Your assignment —
The full listing, excluding its pictures, should be printed exactly as it stands.

Dataset —
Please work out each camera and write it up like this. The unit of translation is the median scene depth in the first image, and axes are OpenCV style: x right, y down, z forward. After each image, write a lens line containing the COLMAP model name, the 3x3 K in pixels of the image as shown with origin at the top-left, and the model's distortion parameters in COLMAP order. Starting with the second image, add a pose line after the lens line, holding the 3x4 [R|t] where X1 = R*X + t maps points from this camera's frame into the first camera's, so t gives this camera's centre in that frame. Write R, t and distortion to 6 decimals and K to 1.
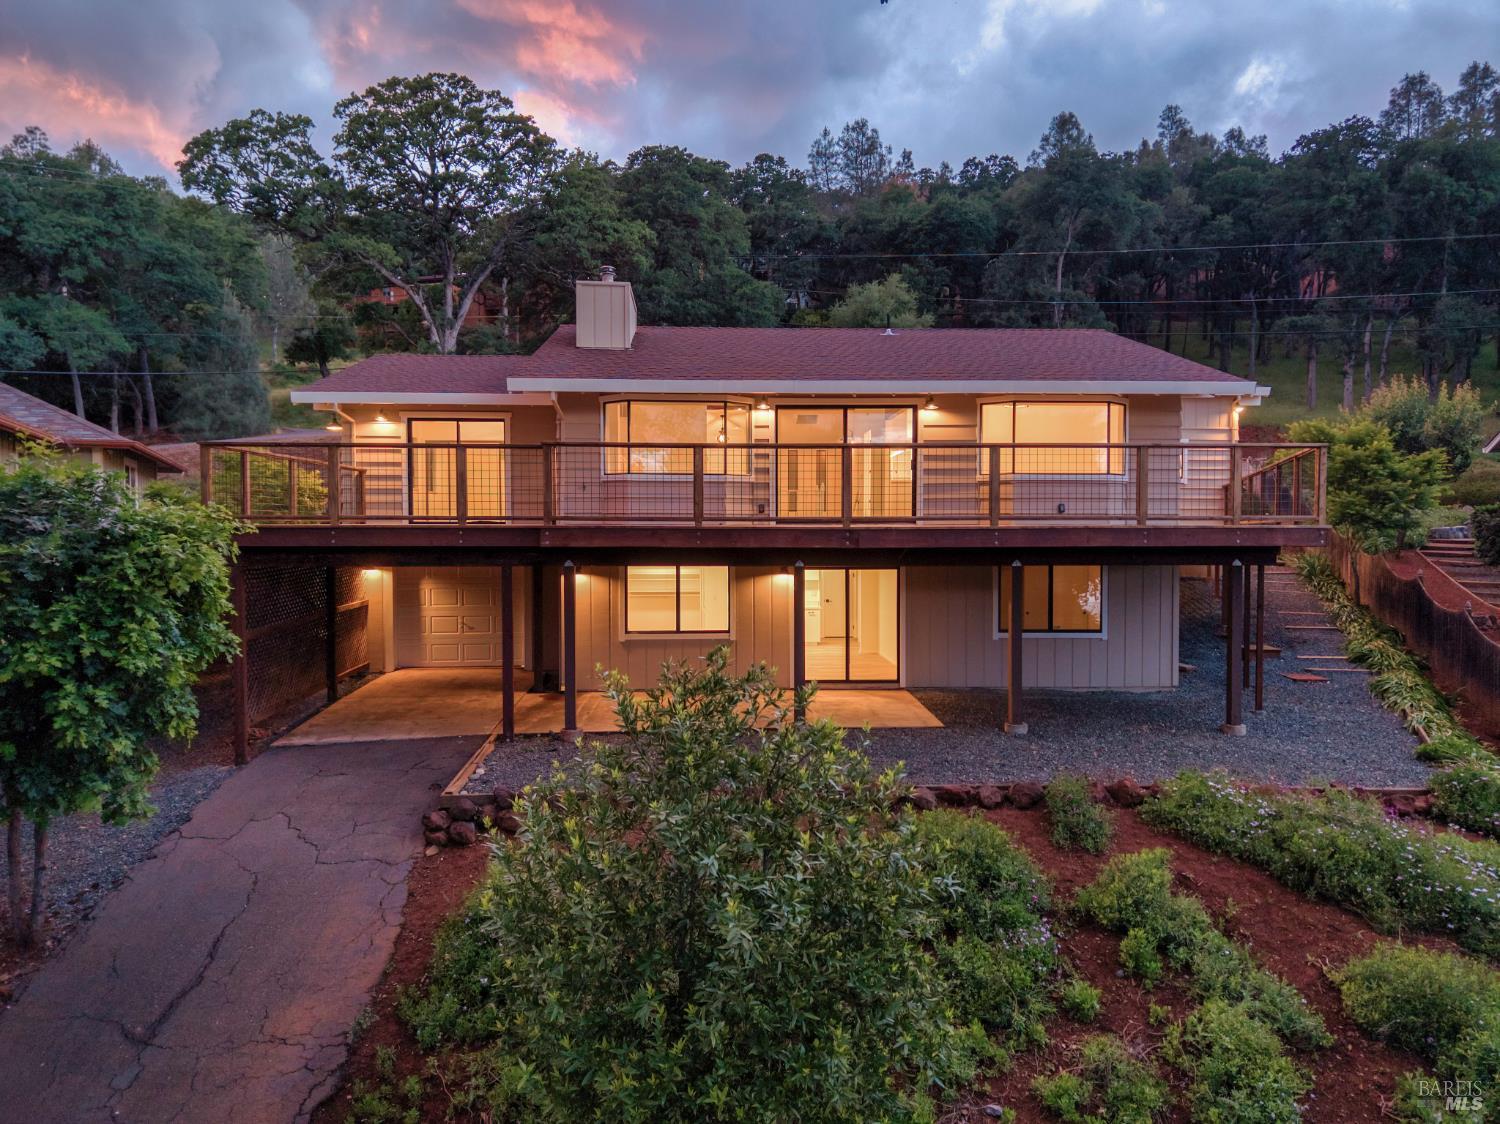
lens RADIAL K [[996.4, 0, 756.8], [0, 996.4, 553.8], [0, 0, 1]] dist [0.006500, 0.001216]
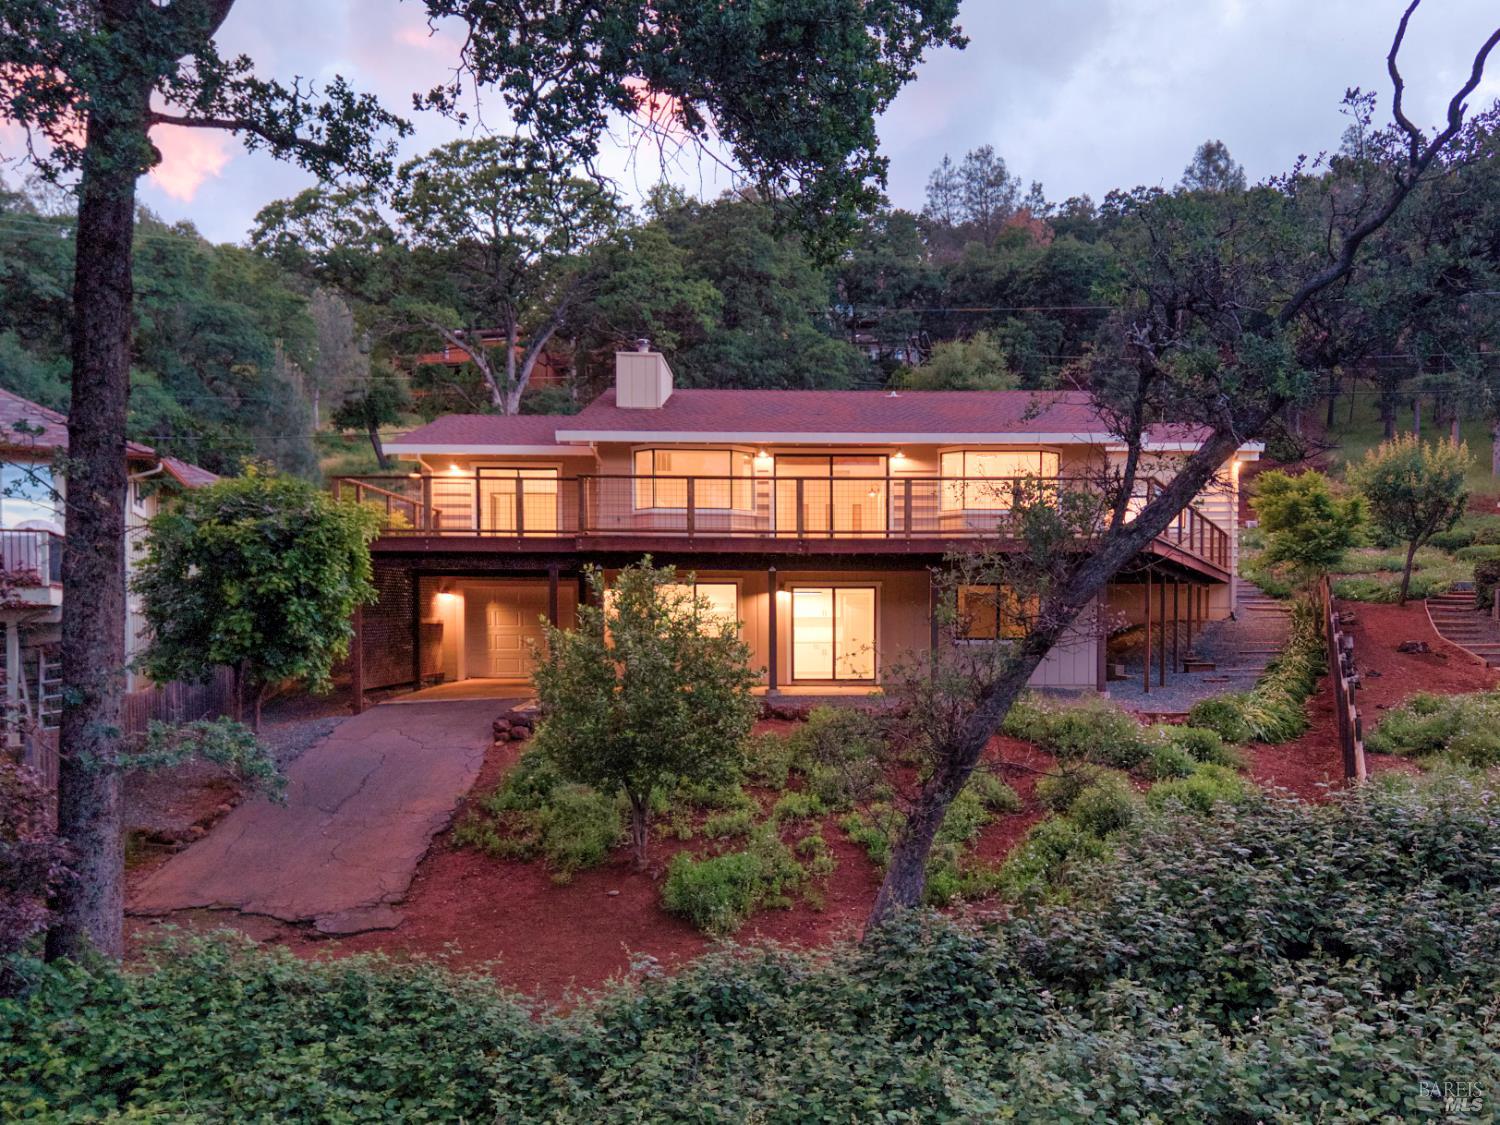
lens RADIAL K [[762.0, 0, 725.4], [0, 762.0, 563.7], [0, 0, 1]] dist [0.006083, -0.001517]
pose [[0.999681, 0.002349, -0.025149, -0.075044], [-0.002372, 0.999997, -0.000902, -0.053095], [0.025147, 0.000961, 0.999683, 0.242624]]
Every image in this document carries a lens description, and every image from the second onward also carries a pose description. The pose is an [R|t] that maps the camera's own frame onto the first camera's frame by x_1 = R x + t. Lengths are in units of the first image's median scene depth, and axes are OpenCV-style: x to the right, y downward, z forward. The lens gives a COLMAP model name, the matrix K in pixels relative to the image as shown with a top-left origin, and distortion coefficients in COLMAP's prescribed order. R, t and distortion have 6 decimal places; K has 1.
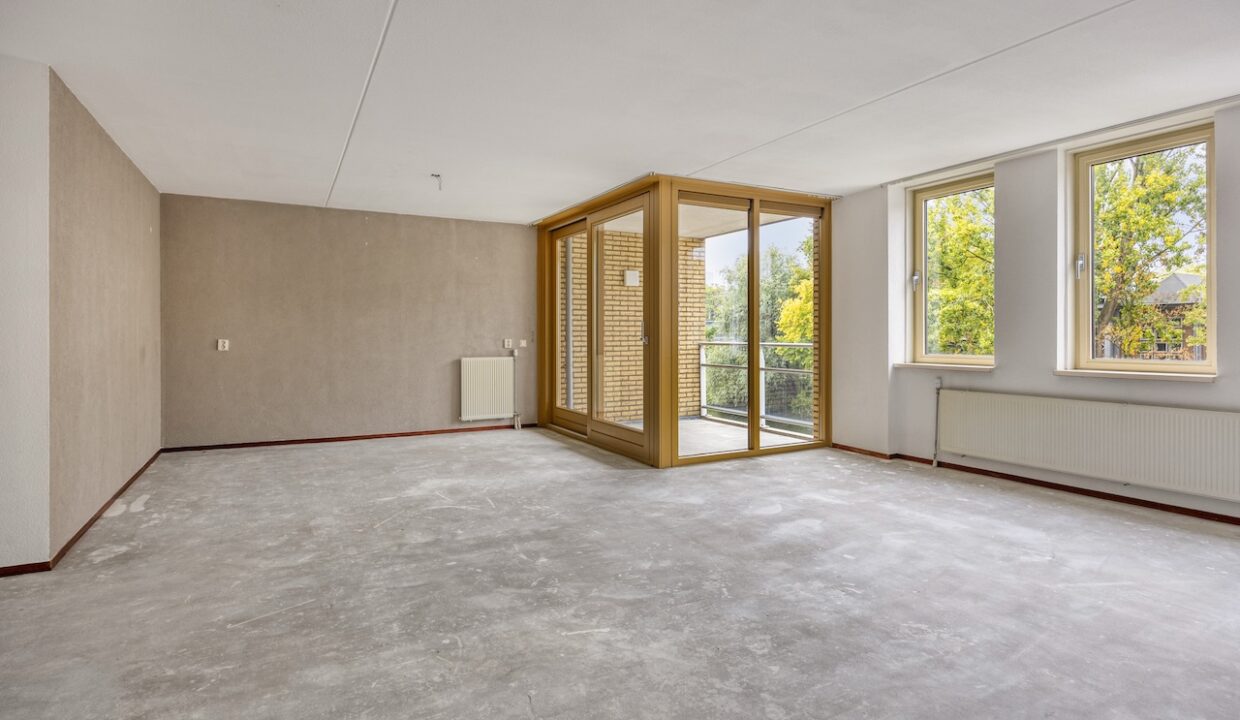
lens RADIAL K [[632.6, 0, 640.2], [0, 632.6, 331.5], [0, 0, 1]] dist [-0.004644, -0.000609]
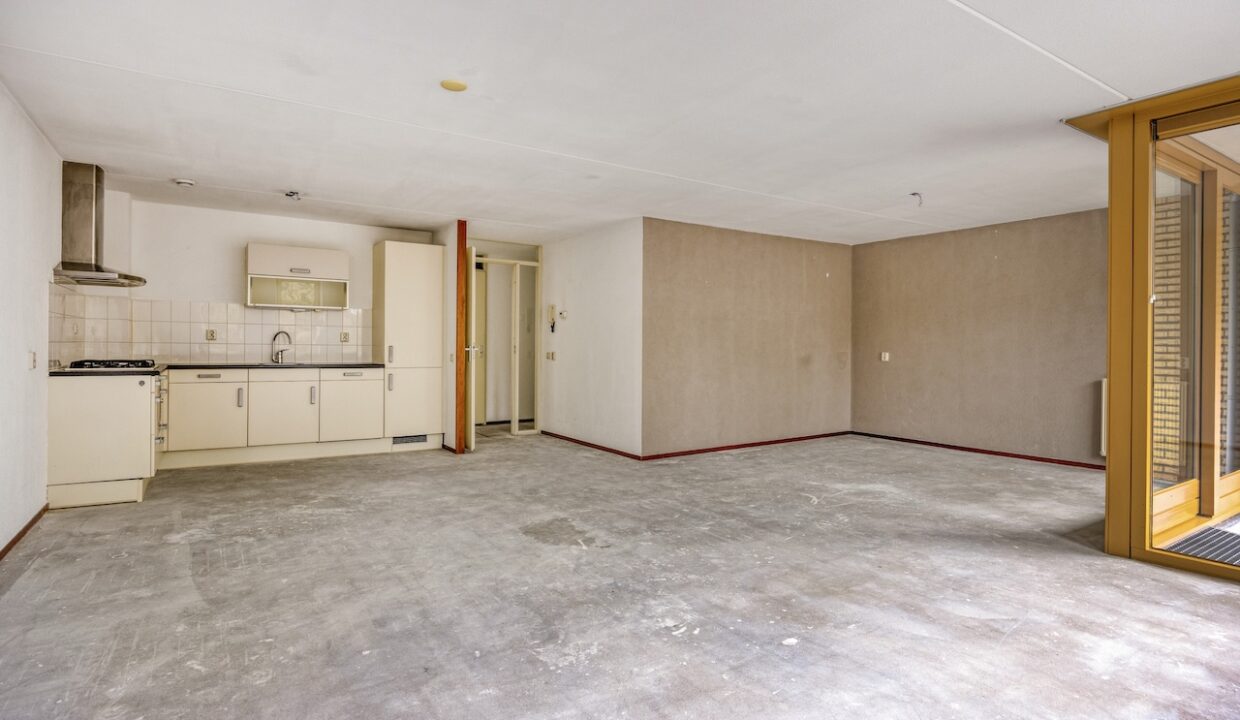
lens RADIAL K [[632.6, 0, 619.1], [0, 632.6, 354.7], [0, 0, 1]] dist [-0.004644, -0.000609]
pose [[0.061651, 0.012062, -0.998025, 1.173548], [0.001677, 0.999924, 0.012188, 0.002425], [0.998096, -0.002425, 0.061626, 0.820058]]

Solution for this exercise —
Please work out each camera and write it up like this. The unit of translation is the median scene depth in the first image, and axes are OpenCV style: x right, y down, z forward. After each image, write a lens line containing the COLMAP model name, the 3x3 K in pixels of the image as shown with origin at the top-left, and the model's distortion parameters in COLMAP order. Starting with the second image, add a pose line after the lens line, holding the 3x4 [R|t] where X1 = R*X + t maps points from this camera's frame into the first camera's, so t gives this camera's centre in that frame. Write R, t and distortion to 6 decimals and K to 1.
lens RADIAL K [[996.4, 0, 756.8], [0, 996.4, 553.8], [0, 0, 1]] dist [0.006500, 0.001216]
lens RADIAL K [[762.0, 0, 725.4], [0, 762.0, 563.7], [0, 0, 1]] dist [0.006083, -0.001517]
pose [[0.999681, 0.002349, -0.025149, -0.075044], [-0.002372, 0.999997, -0.000902, -0.053095], [0.025147, 0.000961, 0.999683, 0.242624]]
Every image in this document carries a lens description, and every image from the second onward also carries a pose description. The pose is an [R|t] that maps the camera's own frame onto the first camera's frame by x_1 = R x + t. Lengths are in units of the first image's median scene depth, and axes are OpenCV-style: x to the right, y downward, z forward. The lens gives a COLMAP model name, the matrix K in pixels relative to the image as shown with a top-left origin, and distortion coefficients in COLMAP's prescribed order. R, t and distortion have 6 decimal places; K has 1.
lens RADIAL K [[632.6, 0, 640.2], [0, 632.6, 331.5], [0, 0, 1]] dist [-0.004644, -0.000609]
lens RADIAL K [[632.6, 0, 619.1], [0, 632.6, 354.7], [0, 0, 1]] dist [-0.004644, -0.000609]
pose [[0.061651, 0.012062, -0.998025, 1.173548], [0.001677, 0.999924, 0.012188, 0.002425], [0.998096, -0.002425, 0.061626, 0.820058]]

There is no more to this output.